Take DES, for example. First, we model the block cipher as a family of random permutations - one for each key. The adversary gets oracle access to the block cipher and its inverse. The adversary's job is to distinguish the cascade and its inverse from a random permutation and its inverse, roughly. If the adversary wants an advantage 0.5, he'll have to ask $2^{50}$ queries, $2^{55.5}$ queries, and $2^{78.5}$ queries, for single, double, and triple encryption, respectively. You might notice that the gap between single encryption and double encryption is relatively small, while the gap between double encryption and triple encryption is significantly larger. As such, to approach the security you would expect from a composition of multiple ciphers, the minimum is three; it provides the security that one might naïvely expect from double encryption.

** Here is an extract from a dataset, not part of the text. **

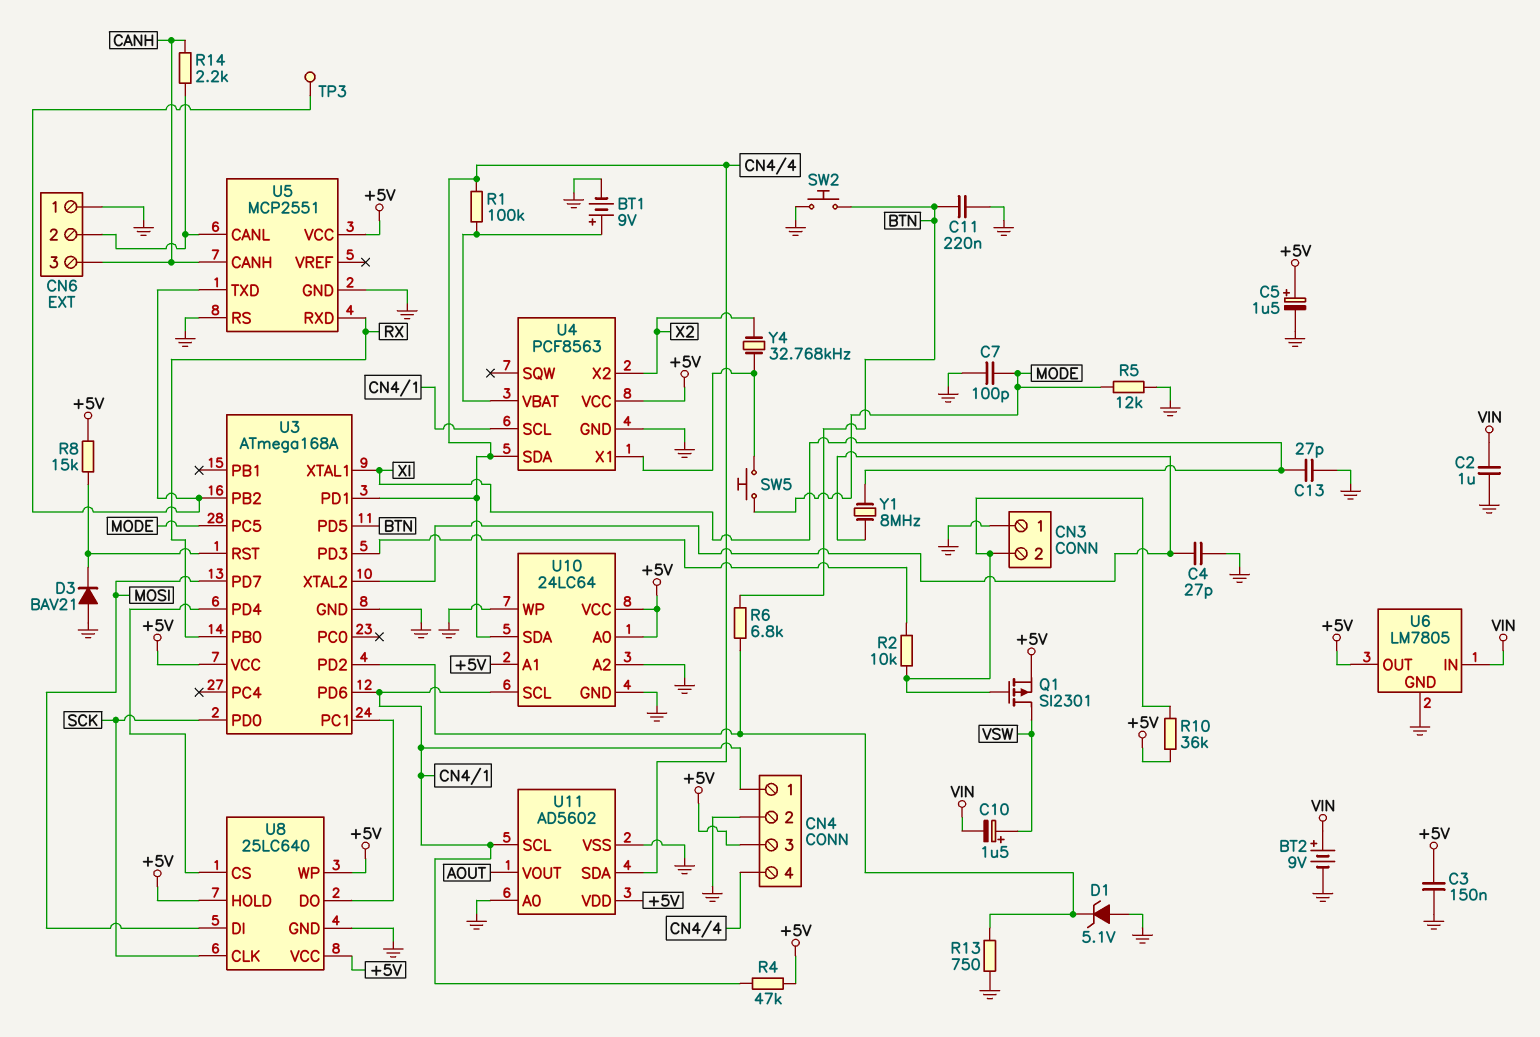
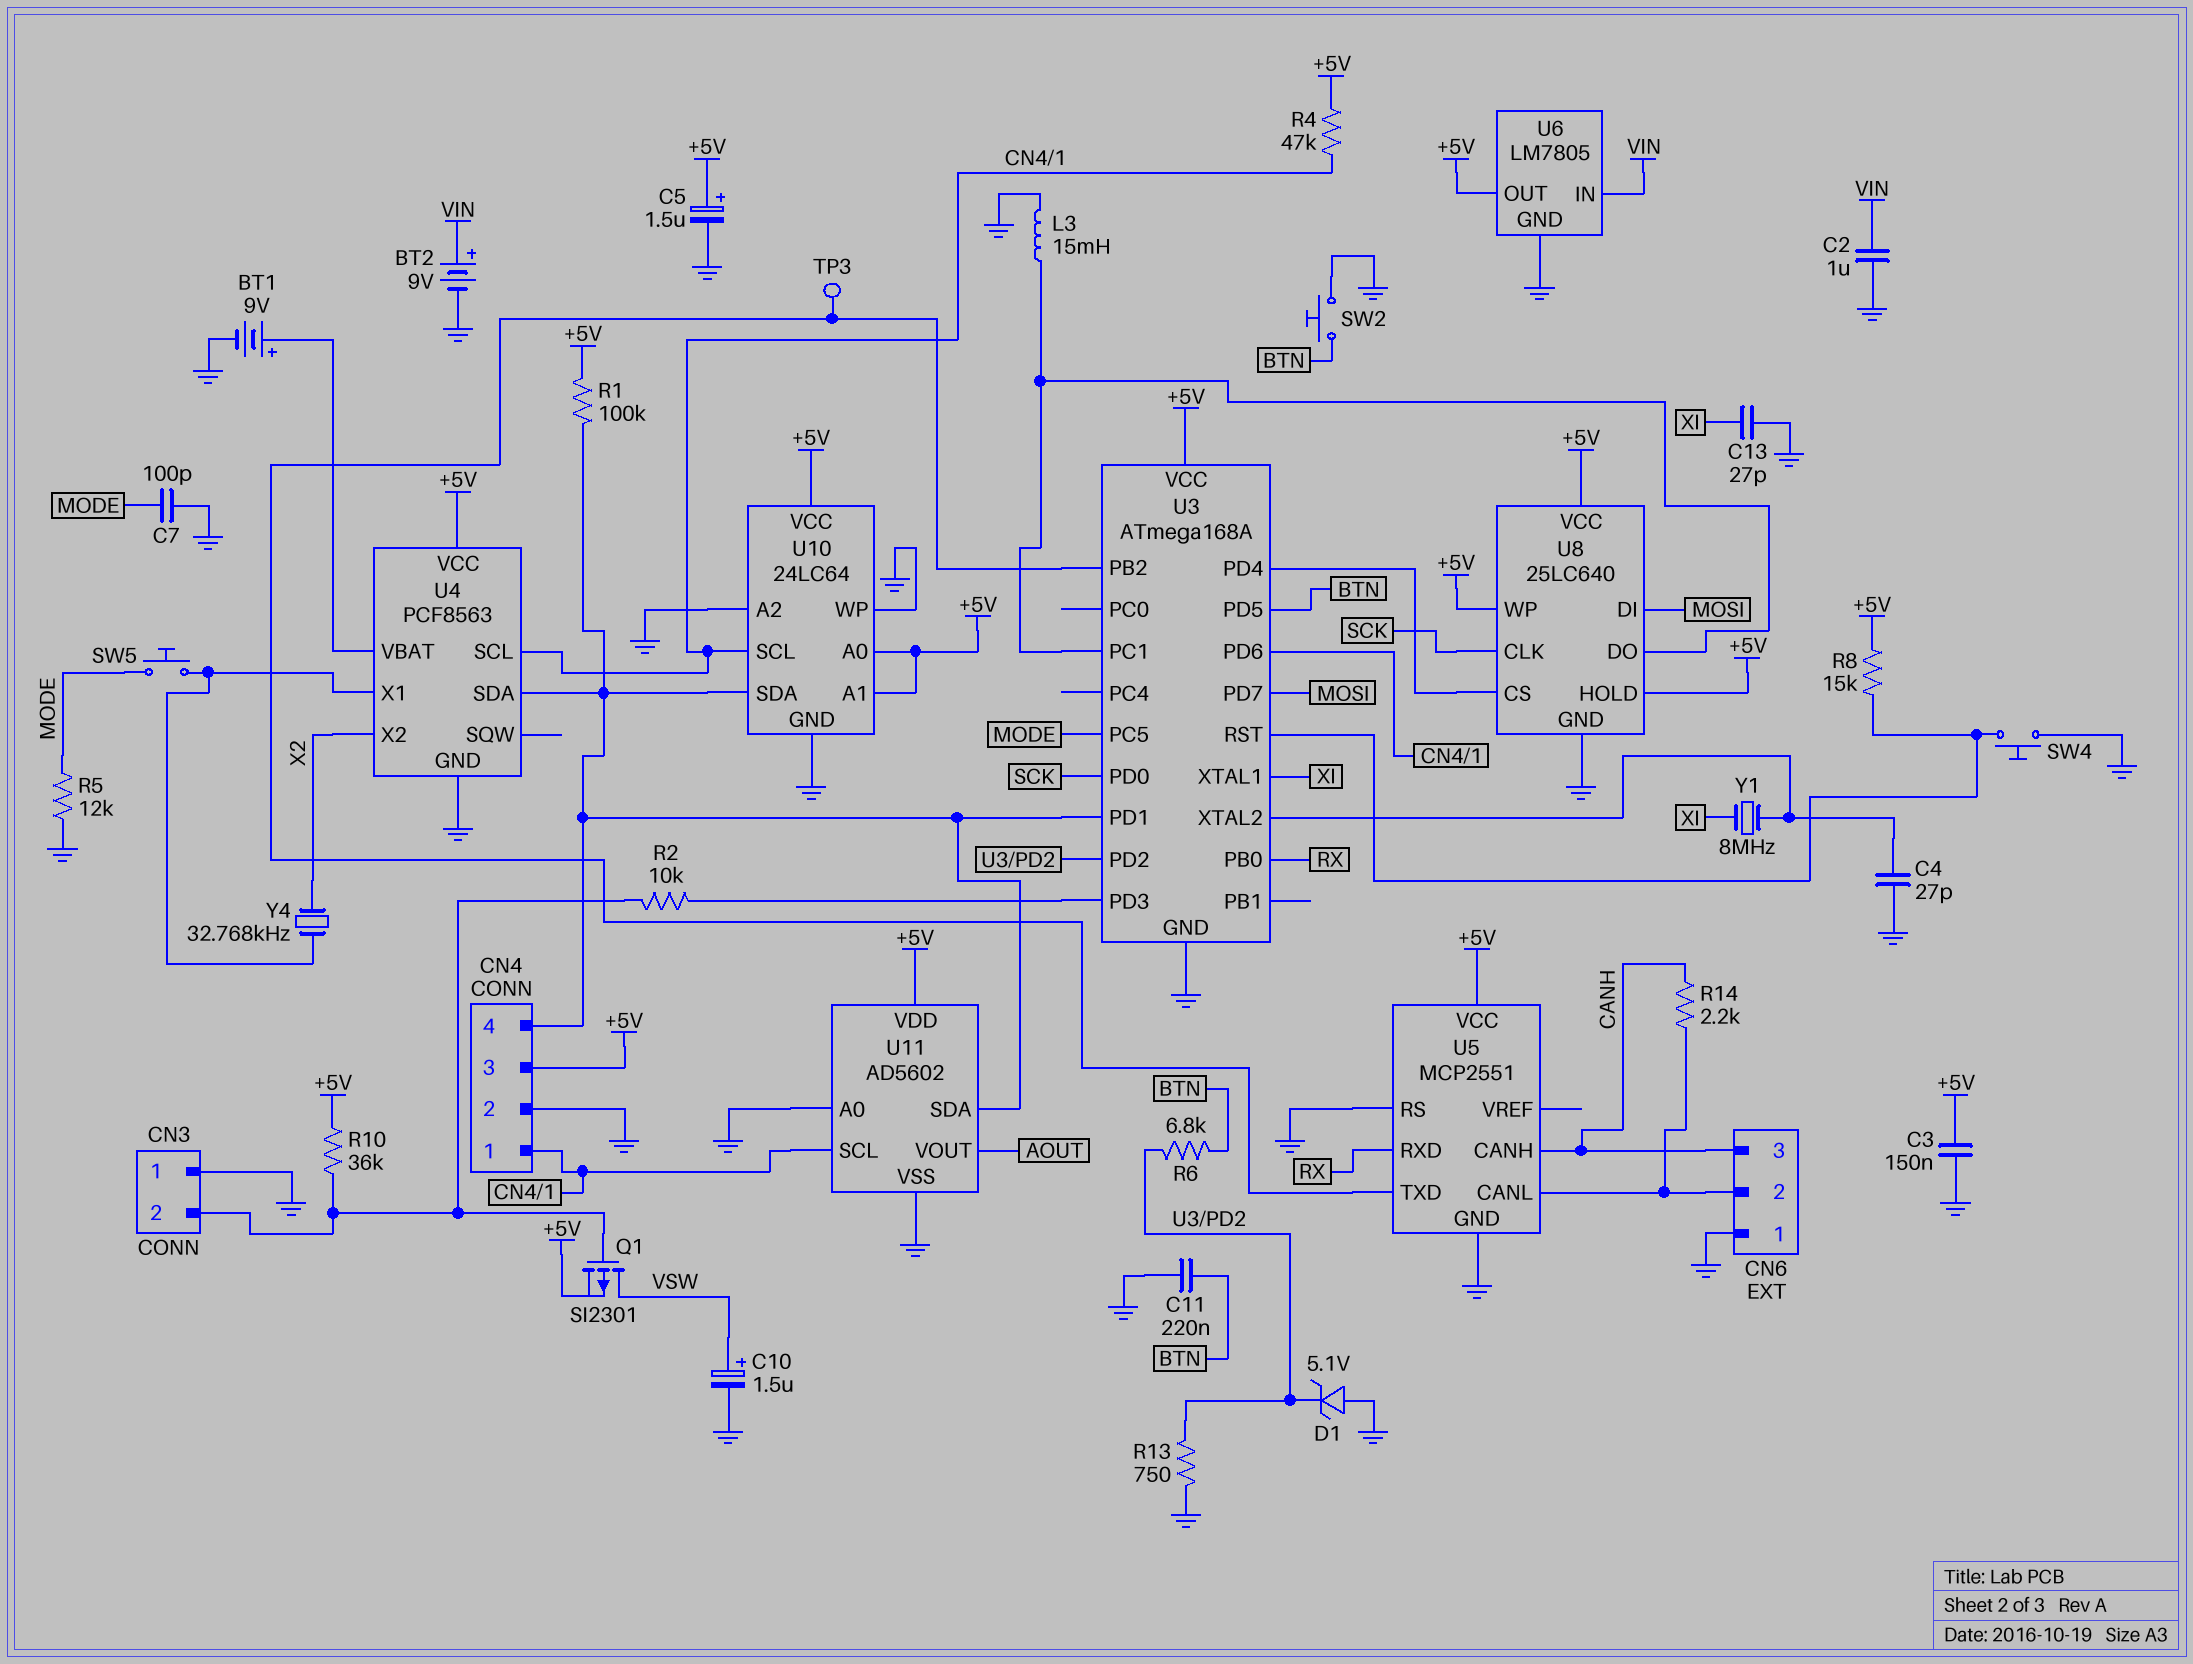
C10: 1.5uF (plus VSW, minus VIN) -> 1.5uF (plus VSW, minus GND)
D3: diode BAV21 (A GND, K U3/RST) -> none
L3: none -> 15mH (GND, U3/PC1)
R1: 100k (CN4/4, U4/VBAT) -> 100k (+5V, CN4/4)
SW4: none -> button (GND, U3/RST)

Triple encryption increases security (significantly) in a way that double encryption cannot (negligibly); it follows that triple encryption, with three independent keys, is the shortest potentially "good" cascade, in this sense. This has been proven under the ideal-cipher model, using code-based game-playing techniques. (Note, I use "Shannon model" and "ideal-cipher model" interchangeably.)

So, yes, security is increased. Will you feel the difference in practice? Most likely not. But if the option is already there for you, and assuming the implementation is secure, then I suppose it won't hurt.